BEGIN Given data

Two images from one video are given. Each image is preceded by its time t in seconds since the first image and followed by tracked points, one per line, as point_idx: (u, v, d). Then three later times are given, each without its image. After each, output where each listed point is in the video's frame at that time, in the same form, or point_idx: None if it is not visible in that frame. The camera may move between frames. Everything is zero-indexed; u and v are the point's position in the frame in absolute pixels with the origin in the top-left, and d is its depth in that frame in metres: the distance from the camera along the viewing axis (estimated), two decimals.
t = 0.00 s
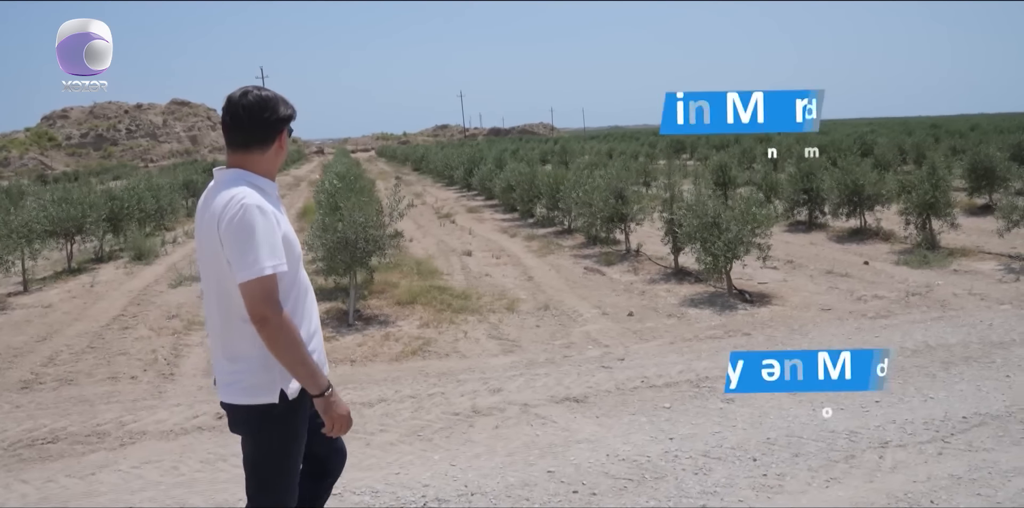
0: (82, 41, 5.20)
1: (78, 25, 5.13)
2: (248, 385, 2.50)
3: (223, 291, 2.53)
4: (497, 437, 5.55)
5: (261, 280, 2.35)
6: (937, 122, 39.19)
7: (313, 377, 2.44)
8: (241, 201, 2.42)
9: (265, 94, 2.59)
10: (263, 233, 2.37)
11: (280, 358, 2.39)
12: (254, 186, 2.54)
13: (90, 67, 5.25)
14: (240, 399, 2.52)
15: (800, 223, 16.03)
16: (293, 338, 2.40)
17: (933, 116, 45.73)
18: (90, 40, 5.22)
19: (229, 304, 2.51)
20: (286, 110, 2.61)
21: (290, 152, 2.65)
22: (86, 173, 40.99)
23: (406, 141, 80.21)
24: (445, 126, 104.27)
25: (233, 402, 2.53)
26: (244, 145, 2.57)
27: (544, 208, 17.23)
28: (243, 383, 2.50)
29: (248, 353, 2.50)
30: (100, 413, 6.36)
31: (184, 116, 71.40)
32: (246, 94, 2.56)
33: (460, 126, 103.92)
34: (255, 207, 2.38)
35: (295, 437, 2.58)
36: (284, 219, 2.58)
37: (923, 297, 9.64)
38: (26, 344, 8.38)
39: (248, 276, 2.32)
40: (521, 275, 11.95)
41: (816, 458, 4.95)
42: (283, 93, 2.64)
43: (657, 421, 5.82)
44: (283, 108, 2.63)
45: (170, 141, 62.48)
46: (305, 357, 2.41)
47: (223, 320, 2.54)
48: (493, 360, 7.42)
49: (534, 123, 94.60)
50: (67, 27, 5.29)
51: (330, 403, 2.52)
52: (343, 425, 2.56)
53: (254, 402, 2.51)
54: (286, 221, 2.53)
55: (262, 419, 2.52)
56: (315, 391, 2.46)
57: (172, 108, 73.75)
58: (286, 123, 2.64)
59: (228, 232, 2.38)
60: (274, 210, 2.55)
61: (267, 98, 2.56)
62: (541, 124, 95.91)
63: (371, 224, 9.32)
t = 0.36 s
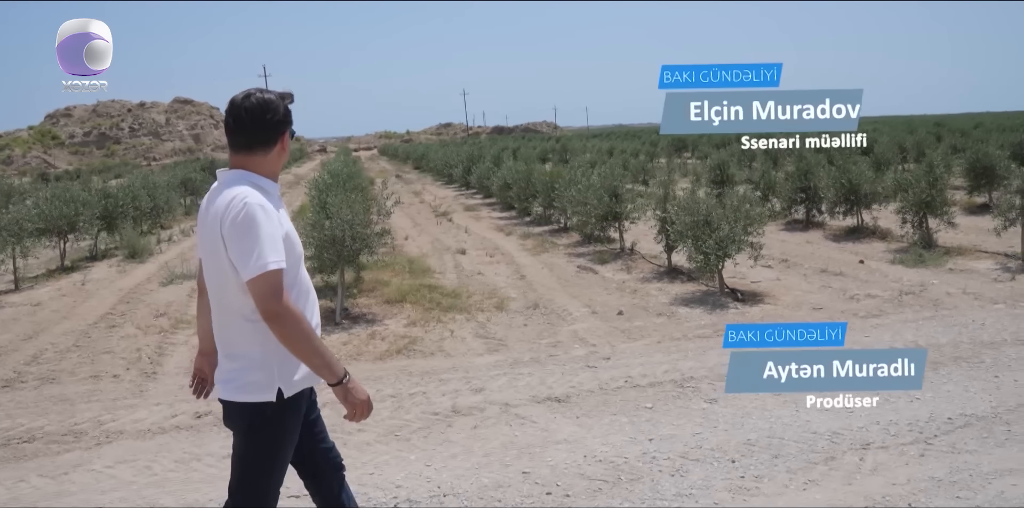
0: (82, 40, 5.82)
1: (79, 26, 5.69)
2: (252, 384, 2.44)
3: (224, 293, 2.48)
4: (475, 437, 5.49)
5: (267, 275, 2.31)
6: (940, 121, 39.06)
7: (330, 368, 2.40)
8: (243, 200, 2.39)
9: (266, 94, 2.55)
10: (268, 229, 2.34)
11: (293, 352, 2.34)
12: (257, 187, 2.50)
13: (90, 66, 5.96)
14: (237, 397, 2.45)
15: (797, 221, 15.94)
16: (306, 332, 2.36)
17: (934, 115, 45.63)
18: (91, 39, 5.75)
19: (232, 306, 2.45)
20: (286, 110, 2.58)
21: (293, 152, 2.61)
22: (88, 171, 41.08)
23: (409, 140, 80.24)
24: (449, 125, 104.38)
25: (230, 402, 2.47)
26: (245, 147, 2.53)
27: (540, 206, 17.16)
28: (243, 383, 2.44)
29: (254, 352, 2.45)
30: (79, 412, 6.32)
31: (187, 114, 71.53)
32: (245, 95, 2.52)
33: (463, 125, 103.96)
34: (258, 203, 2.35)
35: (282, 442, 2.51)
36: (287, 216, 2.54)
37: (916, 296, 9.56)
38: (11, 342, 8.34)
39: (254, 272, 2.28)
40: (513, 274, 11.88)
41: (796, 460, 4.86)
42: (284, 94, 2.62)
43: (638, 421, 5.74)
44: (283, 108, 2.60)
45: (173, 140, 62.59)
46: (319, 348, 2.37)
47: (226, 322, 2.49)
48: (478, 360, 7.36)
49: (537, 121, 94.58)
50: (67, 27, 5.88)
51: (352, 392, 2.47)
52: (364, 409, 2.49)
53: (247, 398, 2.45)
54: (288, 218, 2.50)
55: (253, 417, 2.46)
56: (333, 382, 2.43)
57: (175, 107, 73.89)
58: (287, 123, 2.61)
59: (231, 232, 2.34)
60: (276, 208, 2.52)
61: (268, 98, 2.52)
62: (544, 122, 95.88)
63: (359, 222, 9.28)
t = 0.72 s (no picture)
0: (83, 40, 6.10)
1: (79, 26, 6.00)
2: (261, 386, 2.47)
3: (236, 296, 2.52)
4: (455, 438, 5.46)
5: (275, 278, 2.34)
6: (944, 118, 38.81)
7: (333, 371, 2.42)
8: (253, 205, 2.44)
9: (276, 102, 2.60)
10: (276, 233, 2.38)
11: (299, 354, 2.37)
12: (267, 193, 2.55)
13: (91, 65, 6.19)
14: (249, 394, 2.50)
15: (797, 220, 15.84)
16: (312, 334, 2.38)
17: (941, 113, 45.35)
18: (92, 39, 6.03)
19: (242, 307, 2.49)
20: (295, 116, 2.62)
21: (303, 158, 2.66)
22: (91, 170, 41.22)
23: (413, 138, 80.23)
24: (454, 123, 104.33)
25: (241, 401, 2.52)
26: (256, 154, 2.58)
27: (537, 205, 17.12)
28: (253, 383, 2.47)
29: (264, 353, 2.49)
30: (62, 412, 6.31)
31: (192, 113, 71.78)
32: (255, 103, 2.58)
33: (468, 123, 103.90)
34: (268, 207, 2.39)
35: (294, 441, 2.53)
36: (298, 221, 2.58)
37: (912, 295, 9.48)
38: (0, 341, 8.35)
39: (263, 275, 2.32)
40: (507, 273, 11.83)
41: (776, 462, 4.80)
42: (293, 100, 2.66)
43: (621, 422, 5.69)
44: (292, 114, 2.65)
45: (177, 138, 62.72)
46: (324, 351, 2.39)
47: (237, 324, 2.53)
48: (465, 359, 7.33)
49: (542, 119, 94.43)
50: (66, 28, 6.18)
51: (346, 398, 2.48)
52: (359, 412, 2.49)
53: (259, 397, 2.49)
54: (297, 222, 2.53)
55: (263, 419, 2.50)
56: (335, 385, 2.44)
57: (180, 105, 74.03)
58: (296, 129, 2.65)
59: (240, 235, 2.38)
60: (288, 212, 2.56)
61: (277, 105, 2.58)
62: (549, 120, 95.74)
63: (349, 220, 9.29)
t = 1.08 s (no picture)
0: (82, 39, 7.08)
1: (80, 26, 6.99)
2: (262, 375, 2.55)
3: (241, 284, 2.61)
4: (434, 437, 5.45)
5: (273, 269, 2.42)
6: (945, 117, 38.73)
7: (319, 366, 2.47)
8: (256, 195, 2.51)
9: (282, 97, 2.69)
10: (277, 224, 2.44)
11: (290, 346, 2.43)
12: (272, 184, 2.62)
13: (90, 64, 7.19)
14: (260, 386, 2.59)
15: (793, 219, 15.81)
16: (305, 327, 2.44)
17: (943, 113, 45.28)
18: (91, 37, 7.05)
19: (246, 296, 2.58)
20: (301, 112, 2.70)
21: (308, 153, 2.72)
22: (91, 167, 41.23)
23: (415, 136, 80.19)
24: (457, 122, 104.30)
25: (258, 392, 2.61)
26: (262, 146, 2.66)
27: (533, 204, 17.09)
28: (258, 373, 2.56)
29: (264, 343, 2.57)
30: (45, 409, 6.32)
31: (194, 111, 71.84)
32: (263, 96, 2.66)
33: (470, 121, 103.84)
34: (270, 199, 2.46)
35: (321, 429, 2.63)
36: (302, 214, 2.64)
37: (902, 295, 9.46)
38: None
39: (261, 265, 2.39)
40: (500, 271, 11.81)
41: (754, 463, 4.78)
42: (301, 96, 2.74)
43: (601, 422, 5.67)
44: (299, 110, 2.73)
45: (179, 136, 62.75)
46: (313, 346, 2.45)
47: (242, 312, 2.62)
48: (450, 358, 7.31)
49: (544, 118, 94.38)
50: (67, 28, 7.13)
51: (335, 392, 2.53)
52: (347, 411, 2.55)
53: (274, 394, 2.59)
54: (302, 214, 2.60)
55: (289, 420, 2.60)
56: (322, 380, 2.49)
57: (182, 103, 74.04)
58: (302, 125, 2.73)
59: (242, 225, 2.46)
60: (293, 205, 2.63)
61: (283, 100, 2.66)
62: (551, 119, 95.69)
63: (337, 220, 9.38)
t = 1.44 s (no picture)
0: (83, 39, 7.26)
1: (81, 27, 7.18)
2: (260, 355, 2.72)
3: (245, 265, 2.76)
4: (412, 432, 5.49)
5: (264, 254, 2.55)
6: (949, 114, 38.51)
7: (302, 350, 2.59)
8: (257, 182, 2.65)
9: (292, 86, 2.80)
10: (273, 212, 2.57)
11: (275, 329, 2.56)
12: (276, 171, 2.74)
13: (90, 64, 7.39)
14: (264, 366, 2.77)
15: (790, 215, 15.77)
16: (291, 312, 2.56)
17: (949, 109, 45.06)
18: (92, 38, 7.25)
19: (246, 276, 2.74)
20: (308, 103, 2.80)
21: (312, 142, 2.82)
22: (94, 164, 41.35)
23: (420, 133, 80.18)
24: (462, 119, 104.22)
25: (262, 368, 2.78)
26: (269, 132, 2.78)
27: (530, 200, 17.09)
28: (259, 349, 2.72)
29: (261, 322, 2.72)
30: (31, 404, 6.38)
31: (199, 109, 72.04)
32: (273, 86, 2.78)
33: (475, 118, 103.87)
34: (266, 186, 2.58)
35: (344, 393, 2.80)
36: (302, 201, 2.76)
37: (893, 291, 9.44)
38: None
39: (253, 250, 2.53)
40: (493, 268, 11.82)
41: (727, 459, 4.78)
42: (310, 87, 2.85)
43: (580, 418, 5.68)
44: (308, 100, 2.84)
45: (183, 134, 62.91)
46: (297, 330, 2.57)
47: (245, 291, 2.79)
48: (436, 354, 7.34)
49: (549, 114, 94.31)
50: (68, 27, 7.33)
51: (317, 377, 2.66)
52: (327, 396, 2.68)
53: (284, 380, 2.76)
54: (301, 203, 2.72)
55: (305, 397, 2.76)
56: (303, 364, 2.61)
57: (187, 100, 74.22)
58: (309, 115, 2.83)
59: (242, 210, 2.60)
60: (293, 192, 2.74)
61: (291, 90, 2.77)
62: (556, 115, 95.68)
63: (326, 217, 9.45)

END Given data
BEGIN Given data

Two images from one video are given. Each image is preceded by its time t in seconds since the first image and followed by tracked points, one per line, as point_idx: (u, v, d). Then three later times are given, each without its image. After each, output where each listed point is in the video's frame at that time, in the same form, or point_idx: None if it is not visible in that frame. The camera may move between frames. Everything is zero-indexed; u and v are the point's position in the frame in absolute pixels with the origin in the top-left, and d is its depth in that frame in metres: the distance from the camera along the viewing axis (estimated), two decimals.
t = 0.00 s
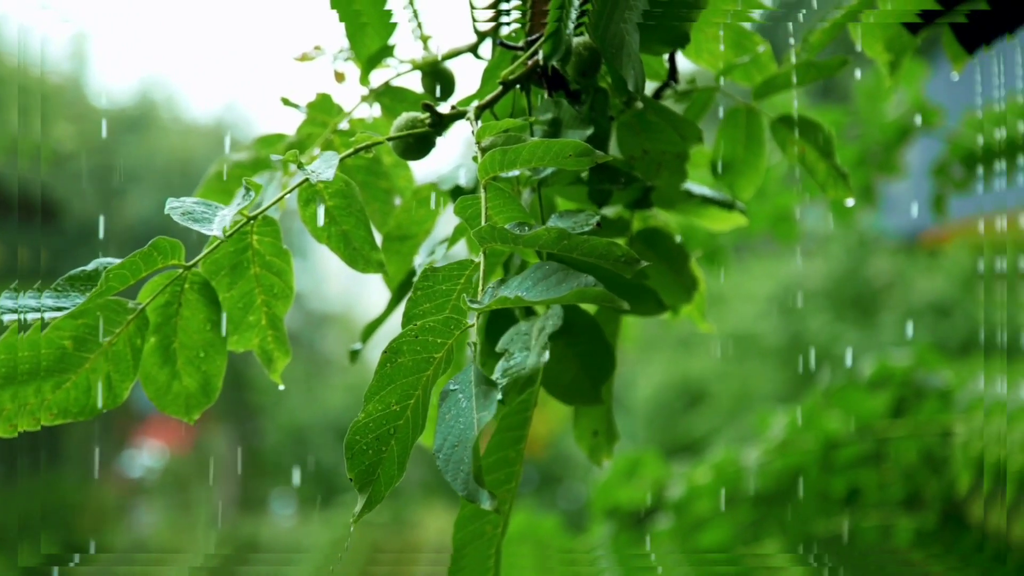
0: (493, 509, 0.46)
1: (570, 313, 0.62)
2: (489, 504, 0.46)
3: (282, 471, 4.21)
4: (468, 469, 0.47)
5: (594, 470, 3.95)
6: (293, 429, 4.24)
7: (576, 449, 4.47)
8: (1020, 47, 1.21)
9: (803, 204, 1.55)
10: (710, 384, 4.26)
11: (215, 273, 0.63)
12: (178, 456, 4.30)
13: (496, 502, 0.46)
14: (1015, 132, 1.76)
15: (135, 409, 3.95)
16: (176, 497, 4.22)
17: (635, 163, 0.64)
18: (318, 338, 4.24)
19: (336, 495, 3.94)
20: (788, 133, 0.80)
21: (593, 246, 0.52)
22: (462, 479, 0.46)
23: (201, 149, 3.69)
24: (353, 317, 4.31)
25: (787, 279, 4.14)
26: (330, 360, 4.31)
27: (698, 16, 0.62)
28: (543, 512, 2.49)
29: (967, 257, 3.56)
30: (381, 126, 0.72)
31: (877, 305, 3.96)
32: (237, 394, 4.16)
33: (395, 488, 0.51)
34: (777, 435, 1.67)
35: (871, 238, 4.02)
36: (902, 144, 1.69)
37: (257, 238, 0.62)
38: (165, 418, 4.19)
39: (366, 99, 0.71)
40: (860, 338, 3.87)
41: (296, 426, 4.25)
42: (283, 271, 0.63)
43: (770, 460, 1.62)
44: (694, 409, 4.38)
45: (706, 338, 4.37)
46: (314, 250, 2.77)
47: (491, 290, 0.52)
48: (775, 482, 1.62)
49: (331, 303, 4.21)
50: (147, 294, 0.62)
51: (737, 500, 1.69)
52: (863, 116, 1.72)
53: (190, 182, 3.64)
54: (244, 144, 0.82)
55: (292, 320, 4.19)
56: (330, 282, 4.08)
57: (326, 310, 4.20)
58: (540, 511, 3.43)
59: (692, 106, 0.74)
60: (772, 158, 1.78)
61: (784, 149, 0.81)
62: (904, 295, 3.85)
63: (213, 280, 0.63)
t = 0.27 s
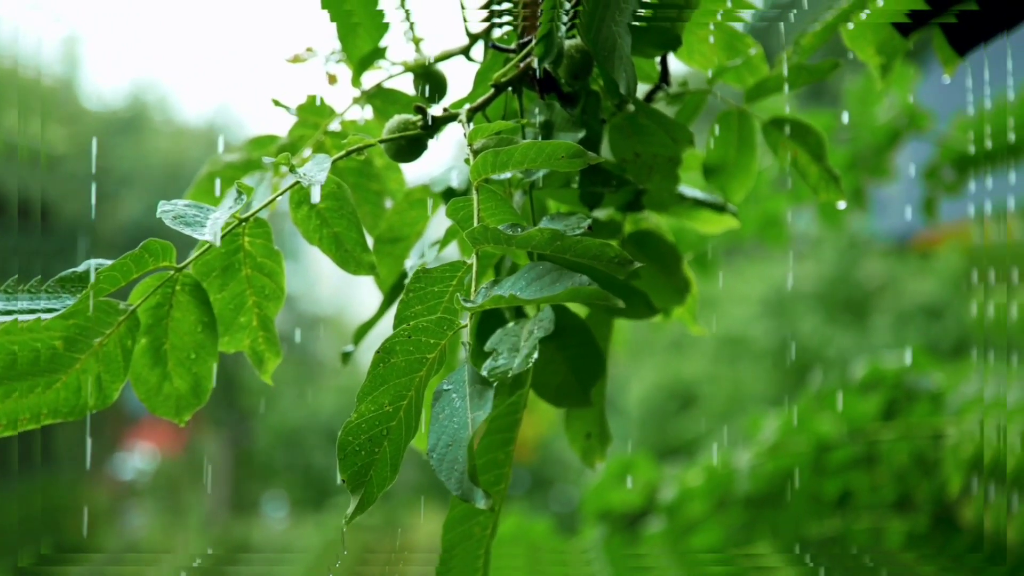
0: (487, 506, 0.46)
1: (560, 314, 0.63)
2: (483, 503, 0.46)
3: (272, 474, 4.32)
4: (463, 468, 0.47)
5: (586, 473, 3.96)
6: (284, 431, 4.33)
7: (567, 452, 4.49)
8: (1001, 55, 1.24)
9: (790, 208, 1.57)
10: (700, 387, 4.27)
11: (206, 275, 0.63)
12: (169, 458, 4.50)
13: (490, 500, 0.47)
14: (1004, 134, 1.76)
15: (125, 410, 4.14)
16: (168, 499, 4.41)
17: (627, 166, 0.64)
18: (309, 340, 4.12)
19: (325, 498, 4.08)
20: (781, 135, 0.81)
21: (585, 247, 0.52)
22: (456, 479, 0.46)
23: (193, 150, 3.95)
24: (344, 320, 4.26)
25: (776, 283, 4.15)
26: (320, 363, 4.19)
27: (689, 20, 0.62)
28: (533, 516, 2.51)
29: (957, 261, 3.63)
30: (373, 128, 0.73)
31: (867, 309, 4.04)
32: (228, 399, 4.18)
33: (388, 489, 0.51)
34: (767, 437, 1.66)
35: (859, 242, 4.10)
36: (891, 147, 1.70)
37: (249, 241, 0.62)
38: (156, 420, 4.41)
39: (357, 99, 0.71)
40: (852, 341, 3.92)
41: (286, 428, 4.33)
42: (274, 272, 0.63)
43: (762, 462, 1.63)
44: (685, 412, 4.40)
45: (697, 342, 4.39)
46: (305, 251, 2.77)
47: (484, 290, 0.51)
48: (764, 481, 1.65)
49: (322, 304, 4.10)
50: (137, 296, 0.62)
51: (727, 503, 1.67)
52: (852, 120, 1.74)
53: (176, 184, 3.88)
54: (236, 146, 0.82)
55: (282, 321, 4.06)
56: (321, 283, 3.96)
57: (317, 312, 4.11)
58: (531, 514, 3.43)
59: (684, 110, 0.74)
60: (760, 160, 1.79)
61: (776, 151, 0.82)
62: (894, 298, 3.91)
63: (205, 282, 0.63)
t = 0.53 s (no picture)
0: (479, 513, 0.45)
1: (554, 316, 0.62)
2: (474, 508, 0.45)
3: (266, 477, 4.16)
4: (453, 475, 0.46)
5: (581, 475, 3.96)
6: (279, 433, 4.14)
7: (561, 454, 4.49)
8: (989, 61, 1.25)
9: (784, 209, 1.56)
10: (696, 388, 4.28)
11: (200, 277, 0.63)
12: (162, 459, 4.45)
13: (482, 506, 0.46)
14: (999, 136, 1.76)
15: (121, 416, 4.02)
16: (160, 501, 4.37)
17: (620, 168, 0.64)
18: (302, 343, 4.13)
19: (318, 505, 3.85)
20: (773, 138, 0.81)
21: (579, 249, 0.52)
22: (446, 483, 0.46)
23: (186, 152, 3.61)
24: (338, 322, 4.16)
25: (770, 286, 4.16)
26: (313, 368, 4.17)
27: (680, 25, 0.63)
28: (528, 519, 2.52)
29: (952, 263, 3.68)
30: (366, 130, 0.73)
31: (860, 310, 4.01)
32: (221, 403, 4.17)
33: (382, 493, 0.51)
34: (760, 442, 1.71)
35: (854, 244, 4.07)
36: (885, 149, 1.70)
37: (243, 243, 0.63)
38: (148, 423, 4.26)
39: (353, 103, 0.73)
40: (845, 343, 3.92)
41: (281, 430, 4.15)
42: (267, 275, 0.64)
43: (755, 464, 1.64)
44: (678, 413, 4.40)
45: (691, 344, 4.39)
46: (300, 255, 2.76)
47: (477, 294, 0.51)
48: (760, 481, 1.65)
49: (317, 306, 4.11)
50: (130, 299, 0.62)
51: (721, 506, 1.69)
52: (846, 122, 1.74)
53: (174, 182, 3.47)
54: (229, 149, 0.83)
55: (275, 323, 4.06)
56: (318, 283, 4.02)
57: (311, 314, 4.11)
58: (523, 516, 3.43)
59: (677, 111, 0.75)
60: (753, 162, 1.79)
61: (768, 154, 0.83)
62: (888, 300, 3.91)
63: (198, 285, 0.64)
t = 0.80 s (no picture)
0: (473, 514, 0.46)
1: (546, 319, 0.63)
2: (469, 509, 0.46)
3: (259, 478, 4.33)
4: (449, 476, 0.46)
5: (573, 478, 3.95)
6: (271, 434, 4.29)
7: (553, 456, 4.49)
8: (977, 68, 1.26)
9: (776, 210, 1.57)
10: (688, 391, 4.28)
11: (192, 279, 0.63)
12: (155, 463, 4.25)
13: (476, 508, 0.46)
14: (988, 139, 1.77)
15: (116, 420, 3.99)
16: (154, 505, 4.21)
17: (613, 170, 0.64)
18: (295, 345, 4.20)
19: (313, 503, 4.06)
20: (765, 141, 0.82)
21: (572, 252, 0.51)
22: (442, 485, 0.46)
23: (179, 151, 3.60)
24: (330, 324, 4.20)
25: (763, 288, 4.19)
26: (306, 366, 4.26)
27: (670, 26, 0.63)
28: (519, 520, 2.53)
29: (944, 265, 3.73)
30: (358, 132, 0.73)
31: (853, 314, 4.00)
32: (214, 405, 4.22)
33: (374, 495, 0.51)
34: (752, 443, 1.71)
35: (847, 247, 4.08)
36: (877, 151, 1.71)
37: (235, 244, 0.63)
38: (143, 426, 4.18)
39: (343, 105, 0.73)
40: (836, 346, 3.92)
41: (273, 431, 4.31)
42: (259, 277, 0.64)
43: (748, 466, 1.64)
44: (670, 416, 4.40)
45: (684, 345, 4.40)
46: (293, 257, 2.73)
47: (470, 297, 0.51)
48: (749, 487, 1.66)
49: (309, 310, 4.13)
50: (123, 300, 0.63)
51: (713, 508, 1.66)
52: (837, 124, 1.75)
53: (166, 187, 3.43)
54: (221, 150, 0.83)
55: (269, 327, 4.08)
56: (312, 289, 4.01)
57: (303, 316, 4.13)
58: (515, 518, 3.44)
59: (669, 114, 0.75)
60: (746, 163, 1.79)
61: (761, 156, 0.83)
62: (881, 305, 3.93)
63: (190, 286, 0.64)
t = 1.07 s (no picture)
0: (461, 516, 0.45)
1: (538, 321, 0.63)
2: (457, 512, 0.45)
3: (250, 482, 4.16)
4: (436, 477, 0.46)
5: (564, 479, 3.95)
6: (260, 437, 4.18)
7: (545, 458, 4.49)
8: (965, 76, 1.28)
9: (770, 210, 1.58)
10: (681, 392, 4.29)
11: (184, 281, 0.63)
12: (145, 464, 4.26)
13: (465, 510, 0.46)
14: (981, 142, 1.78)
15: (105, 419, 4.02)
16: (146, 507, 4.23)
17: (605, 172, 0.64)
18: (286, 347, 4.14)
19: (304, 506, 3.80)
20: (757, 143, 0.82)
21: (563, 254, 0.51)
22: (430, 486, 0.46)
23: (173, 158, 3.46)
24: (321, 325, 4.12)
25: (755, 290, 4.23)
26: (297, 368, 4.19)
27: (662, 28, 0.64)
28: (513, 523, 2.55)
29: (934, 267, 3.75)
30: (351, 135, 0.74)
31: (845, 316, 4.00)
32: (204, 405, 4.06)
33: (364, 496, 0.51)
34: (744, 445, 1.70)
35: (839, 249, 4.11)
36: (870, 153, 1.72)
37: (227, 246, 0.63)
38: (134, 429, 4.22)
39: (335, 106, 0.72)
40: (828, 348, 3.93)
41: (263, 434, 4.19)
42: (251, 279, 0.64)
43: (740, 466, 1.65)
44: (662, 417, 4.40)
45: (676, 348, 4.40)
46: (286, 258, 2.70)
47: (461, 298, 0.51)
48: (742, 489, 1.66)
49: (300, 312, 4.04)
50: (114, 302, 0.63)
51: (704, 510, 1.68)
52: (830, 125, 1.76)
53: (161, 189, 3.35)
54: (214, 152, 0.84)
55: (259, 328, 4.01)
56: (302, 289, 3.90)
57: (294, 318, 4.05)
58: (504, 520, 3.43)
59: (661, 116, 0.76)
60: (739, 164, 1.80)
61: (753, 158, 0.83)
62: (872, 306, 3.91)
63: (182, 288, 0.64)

END Given data

→ What you should do:
Your answer must be the lines above from the one containing "50: (67, 28, 7.13)" to the one containing "63: (326, 217, 9.45)", both included, restated word for word.

→ Response to this task:
50: (67, 28, 7.13)
51: (335, 392, 2.53)
52: (347, 411, 2.55)
53: (274, 394, 2.59)
54: (302, 214, 2.60)
55: (289, 420, 2.60)
56: (322, 380, 2.49)
57: (182, 103, 74.04)
58: (302, 125, 2.73)
59: (242, 225, 2.46)
60: (293, 205, 2.63)
61: (283, 100, 2.66)
62: (551, 119, 95.69)
63: (337, 220, 9.38)
t = 1.44 s (no picture)
0: (83, 39, 7.26)
1: (81, 27, 7.18)
2: (260, 355, 2.72)
3: (245, 265, 2.76)
4: (412, 432, 5.49)
5: (264, 254, 2.55)
6: (949, 114, 38.51)
7: (302, 350, 2.59)
8: (257, 182, 2.65)
9: (292, 86, 2.80)
10: (273, 212, 2.57)
11: (275, 329, 2.56)
12: (276, 171, 2.74)
13: (90, 64, 7.39)
14: (264, 366, 2.77)
15: (790, 215, 15.77)
16: (291, 312, 2.56)
17: (949, 109, 45.06)
18: (92, 38, 7.25)
19: (246, 276, 2.74)
20: (308, 103, 2.80)
21: (312, 142, 2.82)
22: (94, 164, 41.35)
23: (420, 133, 80.18)
24: (462, 119, 104.22)
25: (262, 368, 2.78)
26: (269, 132, 2.78)
27: (530, 200, 17.09)
28: (259, 349, 2.72)
29: (261, 322, 2.72)
30: (31, 404, 6.38)
31: (199, 109, 72.04)
32: (273, 86, 2.78)
33: (475, 118, 103.87)
34: (266, 186, 2.58)
35: (344, 393, 2.80)
36: (302, 201, 2.76)
37: (893, 291, 9.44)
38: None
39: (253, 250, 2.53)
40: (493, 268, 11.82)
41: (727, 459, 4.78)
42: (310, 87, 2.85)
43: (580, 418, 5.68)
44: (308, 100, 2.84)
45: (183, 134, 62.91)
46: (297, 330, 2.57)
47: (245, 291, 2.79)
48: (436, 354, 7.34)
49: (549, 114, 94.31)
50: (68, 27, 7.33)
51: (317, 377, 2.66)
52: (327, 396, 2.68)
53: (284, 380, 2.76)
54: (301, 203, 2.72)
55: (305, 397, 2.76)
56: (303, 364, 2.61)
57: (187, 100, 74.22)
58: (309, 115, 2.83)
59: (242, 210, 2.60)
60: (293, 192, 2.74)
61: (291, 90, 2.77)
62: (556, 115, 95.68)
63: (326, 217, 9.45)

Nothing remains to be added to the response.